[I want to first note for the benefit of readers that I am Hal Finney
and no relation to Hal Ruhl - it can be confusing having two Hal's on
the list!]

Rolf Nelson writes:
> UDASSA (if I'm interpreting it right, Hal?) says:
>
> 1. The measure of programs that produce OM ("I am experiencing A, and
> I remember my previous experience as B") as its single output,
> compared to the measure of programs that produce OM ("I am not
> experiencing A, and I remember my previous experience as B") as its
> single output, is what we perceive as "the likelihood of A following
> B, rather than A not following B."

I think you mean, "the likelihood of A following B rather than not-A
following B". That's probably reasonable, although I suggested a somewhat
different approach in this (as usual) somewhat overly long posting:

http://www.nabble.com/Teleportation-thought-experiment-and-UD%2BASSA-tf3057020.html#a8498222

Imagine that we could write down a description of a person's mental
states for his whole lifetime, from birth to death. Every possible such
sequence would be a possible lifetime and would exist in the universe
of all information patterns. Some would have higher measure than others.
As usual, it is plausible that the highest-measure such lifetimes would
be those which exist as parts of universes that have reasonably simple
descriptions.

Then we can get at your question of what is the likelihood of A following
B by asking, what is the measure of all lifetimes which experience event
B followed by event A, compared to the measure of all lifetimes which
experience event B not followed by event A.

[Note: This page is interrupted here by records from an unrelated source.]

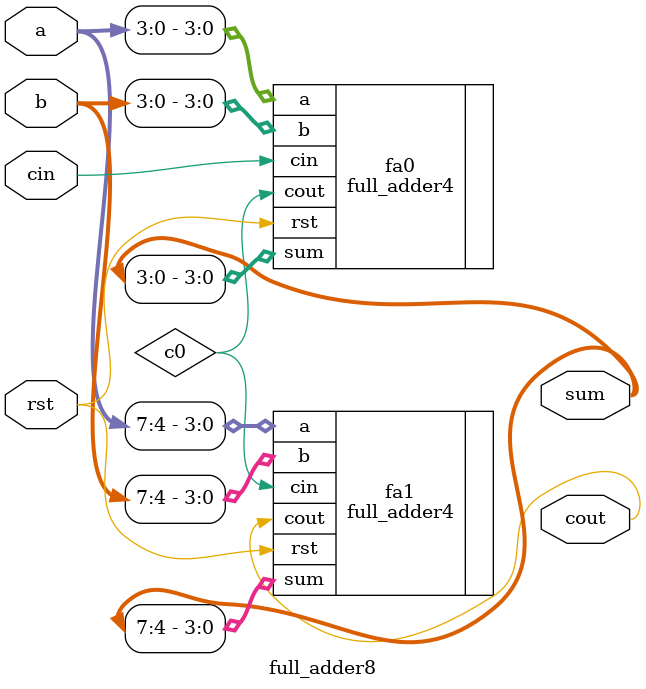
<source format=v>

module full_adder8(sum, cout, a, b, cin, rst);
input [7:0] a, b;
input cin, rst;
output [7:0] sum;
output cout;
wire c0;
full_adder4 fa0 (.sum(sum[3:0]), .cout(c0), .a(a[3:0]), .b(b[3:0]), .cin(cin), .rst(rst));
full_adder4 fa1 (.sum(sum[7:4]), .cout(cout), .a(a[7:4]), .b(b[7:4]), .cin(c0), .rst(rst));
endmodule
</source>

The difference from what you expressed would be, for example, if some
future civilization creates simulated OMs which remember B followed by
A, while in the "real world" B did not get followed by A. Your OM based
formulation might have those future OMs add quite a bit of measure to
B-then-A, while the lifetime based formulation would consider those
as less important, because of the discontinuity between the "original"
lifetime and the future simulation of B-then-A.

The lifetime formulation also captures the intuition many people have
that consciousness should not "jump around" as observer moments are
created in the various simulations and scenarios we imagine in our
thought experiments. That was the conclusion I reached in the posting
referenced above, that teleportation might in some sense "not work"
even though someone walks out of the machine thousands of miles away
who remembers walking into it. The measure of such a lifetime would be
substantially less than that of a similar person who never teleports.